**Task to complete:**
For each line in the data that includes "omitted", make a copy.

[Provided data Boundary: Start]

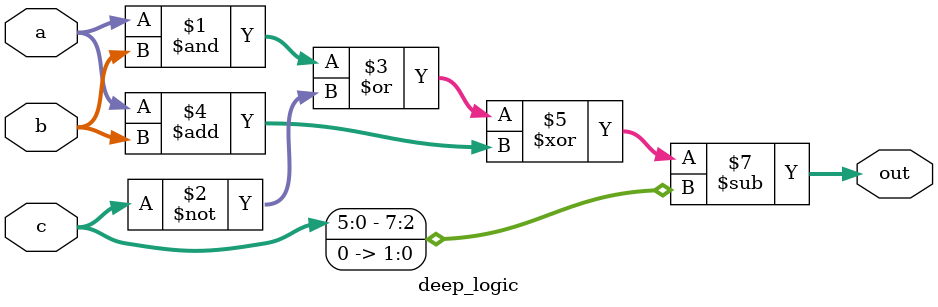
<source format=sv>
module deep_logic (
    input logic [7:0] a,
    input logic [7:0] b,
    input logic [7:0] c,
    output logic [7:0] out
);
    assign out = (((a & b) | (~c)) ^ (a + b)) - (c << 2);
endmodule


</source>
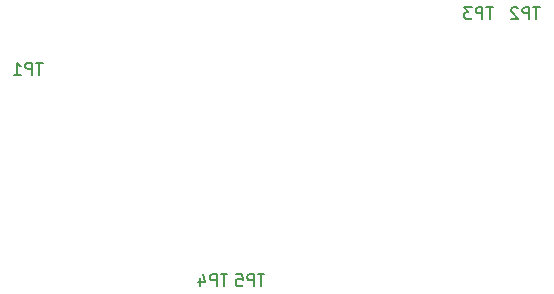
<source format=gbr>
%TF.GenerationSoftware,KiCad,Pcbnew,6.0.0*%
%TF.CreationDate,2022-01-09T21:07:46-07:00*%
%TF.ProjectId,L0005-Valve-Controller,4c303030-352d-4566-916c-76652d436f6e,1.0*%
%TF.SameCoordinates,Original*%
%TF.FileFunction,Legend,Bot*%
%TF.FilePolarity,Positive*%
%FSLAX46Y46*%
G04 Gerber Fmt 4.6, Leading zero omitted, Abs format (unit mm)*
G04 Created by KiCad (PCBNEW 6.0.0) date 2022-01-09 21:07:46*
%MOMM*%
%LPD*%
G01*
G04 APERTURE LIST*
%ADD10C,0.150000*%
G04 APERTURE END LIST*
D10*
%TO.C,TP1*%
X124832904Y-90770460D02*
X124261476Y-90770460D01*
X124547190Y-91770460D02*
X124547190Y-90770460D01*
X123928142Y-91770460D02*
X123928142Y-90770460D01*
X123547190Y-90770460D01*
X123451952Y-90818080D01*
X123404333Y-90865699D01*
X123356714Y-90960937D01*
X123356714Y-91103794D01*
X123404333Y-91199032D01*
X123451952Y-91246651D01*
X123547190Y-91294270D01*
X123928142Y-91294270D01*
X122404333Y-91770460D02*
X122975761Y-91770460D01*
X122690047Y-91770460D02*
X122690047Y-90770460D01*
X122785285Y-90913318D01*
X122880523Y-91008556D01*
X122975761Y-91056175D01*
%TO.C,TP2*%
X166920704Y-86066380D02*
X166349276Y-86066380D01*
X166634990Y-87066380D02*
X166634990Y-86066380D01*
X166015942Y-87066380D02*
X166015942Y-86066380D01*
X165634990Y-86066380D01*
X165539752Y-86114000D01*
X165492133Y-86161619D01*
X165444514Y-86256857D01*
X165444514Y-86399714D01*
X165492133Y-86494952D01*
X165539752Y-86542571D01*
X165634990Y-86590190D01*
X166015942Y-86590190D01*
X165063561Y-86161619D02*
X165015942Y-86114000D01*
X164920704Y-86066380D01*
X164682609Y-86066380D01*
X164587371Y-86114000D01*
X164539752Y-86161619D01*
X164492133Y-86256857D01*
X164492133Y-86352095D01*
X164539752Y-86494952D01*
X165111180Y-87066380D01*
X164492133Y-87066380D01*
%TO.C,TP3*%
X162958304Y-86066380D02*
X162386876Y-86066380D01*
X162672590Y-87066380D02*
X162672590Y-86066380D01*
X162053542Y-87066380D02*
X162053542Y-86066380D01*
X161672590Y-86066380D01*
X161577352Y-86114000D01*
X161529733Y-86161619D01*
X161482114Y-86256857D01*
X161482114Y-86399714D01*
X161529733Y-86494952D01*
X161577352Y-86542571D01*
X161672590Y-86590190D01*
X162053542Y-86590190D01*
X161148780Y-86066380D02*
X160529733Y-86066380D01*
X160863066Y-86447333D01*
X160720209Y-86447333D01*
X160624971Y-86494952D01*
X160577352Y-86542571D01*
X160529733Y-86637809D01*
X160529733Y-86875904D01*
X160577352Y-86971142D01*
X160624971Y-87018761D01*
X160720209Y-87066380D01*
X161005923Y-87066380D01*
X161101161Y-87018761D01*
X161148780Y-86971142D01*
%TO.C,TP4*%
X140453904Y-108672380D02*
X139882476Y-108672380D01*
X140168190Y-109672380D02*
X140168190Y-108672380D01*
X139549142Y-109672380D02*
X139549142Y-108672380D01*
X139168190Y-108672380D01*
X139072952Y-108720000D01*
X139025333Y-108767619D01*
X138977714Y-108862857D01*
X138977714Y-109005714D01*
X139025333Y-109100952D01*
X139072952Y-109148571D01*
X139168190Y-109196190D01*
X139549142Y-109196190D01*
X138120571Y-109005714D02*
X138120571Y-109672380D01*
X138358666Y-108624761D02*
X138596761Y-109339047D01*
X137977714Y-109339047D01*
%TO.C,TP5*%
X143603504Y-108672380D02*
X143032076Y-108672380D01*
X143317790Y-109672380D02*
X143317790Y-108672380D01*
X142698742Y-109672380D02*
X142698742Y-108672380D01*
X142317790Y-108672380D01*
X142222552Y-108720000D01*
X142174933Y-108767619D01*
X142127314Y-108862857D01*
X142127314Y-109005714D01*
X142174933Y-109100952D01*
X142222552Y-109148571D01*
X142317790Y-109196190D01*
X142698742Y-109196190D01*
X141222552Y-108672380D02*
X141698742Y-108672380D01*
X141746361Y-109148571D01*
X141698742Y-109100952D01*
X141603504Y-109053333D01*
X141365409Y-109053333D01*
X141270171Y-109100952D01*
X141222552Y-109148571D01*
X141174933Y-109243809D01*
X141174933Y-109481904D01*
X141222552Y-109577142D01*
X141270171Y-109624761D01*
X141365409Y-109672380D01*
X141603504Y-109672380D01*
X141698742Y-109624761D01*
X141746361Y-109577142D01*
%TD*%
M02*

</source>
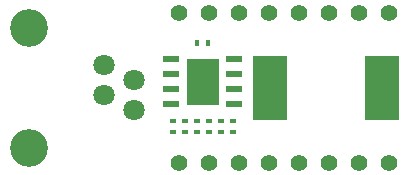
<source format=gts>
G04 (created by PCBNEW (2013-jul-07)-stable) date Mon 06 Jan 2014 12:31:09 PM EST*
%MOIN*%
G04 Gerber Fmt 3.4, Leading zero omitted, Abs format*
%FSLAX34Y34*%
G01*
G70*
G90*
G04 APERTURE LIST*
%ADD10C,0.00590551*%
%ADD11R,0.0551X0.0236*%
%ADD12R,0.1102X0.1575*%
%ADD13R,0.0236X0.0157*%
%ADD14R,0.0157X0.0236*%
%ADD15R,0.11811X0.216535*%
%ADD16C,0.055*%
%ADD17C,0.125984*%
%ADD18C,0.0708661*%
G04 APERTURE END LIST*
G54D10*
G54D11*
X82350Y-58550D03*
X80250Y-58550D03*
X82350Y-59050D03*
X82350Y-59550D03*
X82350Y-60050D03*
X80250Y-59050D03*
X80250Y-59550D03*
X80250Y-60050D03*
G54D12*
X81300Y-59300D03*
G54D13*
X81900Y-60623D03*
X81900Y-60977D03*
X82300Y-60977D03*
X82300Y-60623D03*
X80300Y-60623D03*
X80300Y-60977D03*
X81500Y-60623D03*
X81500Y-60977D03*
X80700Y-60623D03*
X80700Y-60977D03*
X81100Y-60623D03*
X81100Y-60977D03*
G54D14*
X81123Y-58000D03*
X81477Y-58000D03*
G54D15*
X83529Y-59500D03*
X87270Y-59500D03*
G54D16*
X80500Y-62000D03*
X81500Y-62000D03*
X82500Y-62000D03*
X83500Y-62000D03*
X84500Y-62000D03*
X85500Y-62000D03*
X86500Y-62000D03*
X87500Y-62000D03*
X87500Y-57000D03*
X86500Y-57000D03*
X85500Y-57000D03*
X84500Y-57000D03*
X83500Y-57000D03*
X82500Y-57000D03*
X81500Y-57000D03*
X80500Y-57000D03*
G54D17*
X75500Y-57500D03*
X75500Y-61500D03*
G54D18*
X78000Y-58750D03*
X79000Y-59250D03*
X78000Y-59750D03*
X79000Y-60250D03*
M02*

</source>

[Provided data Boundary: End]

**Answer for the task:**
G04 Gerber Fmt 4.6, Leading zero omitted, Abs format (unit mm)*
G04 Gerber Fmt 3.4, Leading zero omitted, Abs format*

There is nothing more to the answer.